Sie sehen also, Herr Kollege Ströbele, dass die griechische Regierung selbst im Hinblick auf die Verschuldungssituation Griechenlands Handlungsbedarf sieht.
Sie wissen, Herr Kollege Ströbele, dass die Bundesregierung die Beteiligung privater Gläubiger im Falle eines neuen Hilfsprogramms für Griechenland als Voraussetzung für einen deutschen Beitrag genannt hat. Mit
dieser Position war die Bundesregierung anfangs innerhalb der Europäischen Union, der Euro-Gruppe, aber
auch der entsprechenden internationalen Institutionen
sehr isoliert. Inzwischen haben wir erreicht, dass eine
private Gläubigerbeteiligung zur Voraussetzung für ein
neues Programm für Griechenland geworden ist. Unser
Haus und auch Bundesfinanzminister Schäuble persönlich stehen mit den Spitzen der deutschen Finanzwirtschaft in Kontakt, um diesbezüglich einen entsprechenden Beitrag der deutschen Finanzwirtschaft zu erreichen.
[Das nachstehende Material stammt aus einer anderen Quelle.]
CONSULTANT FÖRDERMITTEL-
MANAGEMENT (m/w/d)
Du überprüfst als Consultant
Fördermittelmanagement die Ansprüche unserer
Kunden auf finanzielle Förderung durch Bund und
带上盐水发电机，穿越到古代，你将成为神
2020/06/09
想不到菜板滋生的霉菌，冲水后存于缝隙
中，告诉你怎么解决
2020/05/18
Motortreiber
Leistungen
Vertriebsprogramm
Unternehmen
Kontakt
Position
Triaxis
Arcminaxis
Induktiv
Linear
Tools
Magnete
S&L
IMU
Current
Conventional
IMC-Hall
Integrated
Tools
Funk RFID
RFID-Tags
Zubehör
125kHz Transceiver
Sie fragten, warum die Bundesregierung nichts unternimmt, um den Griechen mittels Investitions- und Konjunkturprogrammen aus der Krise herauszuhelfen. Ich
darf darauf hinweisen, dass gerade Bundesminister
Schäuble gegenüber der Europäischen Kommission, der
Euro-Gruppe und der Europäischen Union sehr darauf
drängt, dass Griechenland durch entsprechende Wirtschaftsfördermaßnahmen - zum Beispiel soll durch die
Erzeugung von Solarstrom und durch Solartechnik Wertschöpfung erfolgen - Wachstumsperspektiven gegeben
werden. Diese Position der Bundesregierung hat dazu
geführt, dass der Präsident der Europäischen Kommission Barroso inzwischen angekündigt hat, dass eine Beschleunigung der Auszahlung und eine Bündelung von
Maßnahmen zur Förderung der griechischen Volkswirtschaft auf den Weg gebracht werden sollen. Auf diese
Weise sollen die Wachstumsperspektiven verbessert
werden.
Ihre erste Zusatzfrage, Herr Kollege Ströbele.
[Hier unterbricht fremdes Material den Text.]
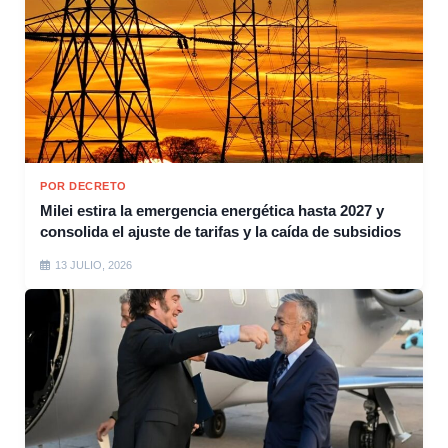
POR DECRETO
Milei estira la emergencia energética hasta 2027 y
consolida el ajuste de tarifas y la caída de subsidios
13 JULIO, 2026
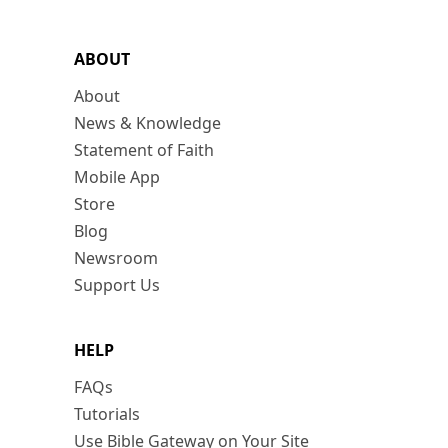
ABOUT
About
News & Knowledge
Statement of Faith
Mobile App
Store
Blog
Newsroom
Support Us
HELP
FAQs
Tutorials
Use Bible Gateway on Your Site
Herr Staatssekretär, ich weiß nicht, wie es der Bundesregierung geht, aber wenn ich sehe, was in Griechenland jetzt passiert und was dort beschlossen werden soll,
dann bin ich nicht nur erschrocken, sondern ich will
auch solidarisch sein. Nachdem bereits insbesondere im
Gesundheits- und Sozialbereich ganz erhebliche Sparmaßnahmen beschlossen wurden, werden den Griechen
nun noch zusätzliche erhebliche Einsparungen aufgedrückt. Man kann fast sagen, dass sie damit erpresst werden.
Nach den letzten Nachrichten aus Griechenland von
dieser Stunde ist das Volk in großer Unruhe. In Athen
herrscht fast Ausnahmezustand. Es fahren keine Bahnen.
Es ist zu einem Generalstreik gekommen. Es kommt vor
dem Parlament zu schweren Tumulten. Ich kann das angesichts dessen, was der Bevölkerung dort zugemutet
wird, verstehen. Wenn ich solche Nachrichten sehe,
frage ich mich schon, ob die Europäische Gemeinschaft
- also auch Deutschland und die Bundesregierung nicht eine erhebliche Verantwortung dafür trägt, was
sich derzeit im Urland unserer Demokratie abspielt.
Ich frage mich, ob man allein mit zusätzlichen einschneidenden Sparmaßnahmen in Griechenland etwas
erreichen kann. Ich frage mich auch, ob wir den Griechen nicht falsche Hoffnungen machen. Wir sollten uns
an diejenigen halten, die nach wie vor Gewinne machen.
Dabei handelt es sich um die großen Gläubiger und die
Reichen in Griechenland. Nach allem, was ich aus Griechenland gehört habe, werden ebendiese nicht zur Steuer
herangezogen bzw. nicht in dem Maße, wie das in anderen europäischen Ländern der Fall ist. Ich frage mich daher, ob die Bundesregierung nicht eher eine andere Linie
fahren und sagen sollte: Wir versuchen, euch wieder auf
die Beine zu helfen. Dann kann man über vieles andere
reden.
Herr Kollege Ströbele, niemanden lassen die Bilder
aus Griechenland unberührt. Ich sage aber noch einmal:
Es geht um eine Kombination von Maßnahmen der
Haushaltskonsolidierung, die unerlässlich sind. Das ist
nicht nur die Einschätzung der Bundesregierung, sondern auch die Einschätzung der Troika aus IWF, Europäischer Kommission und Europäischer Zentralbank.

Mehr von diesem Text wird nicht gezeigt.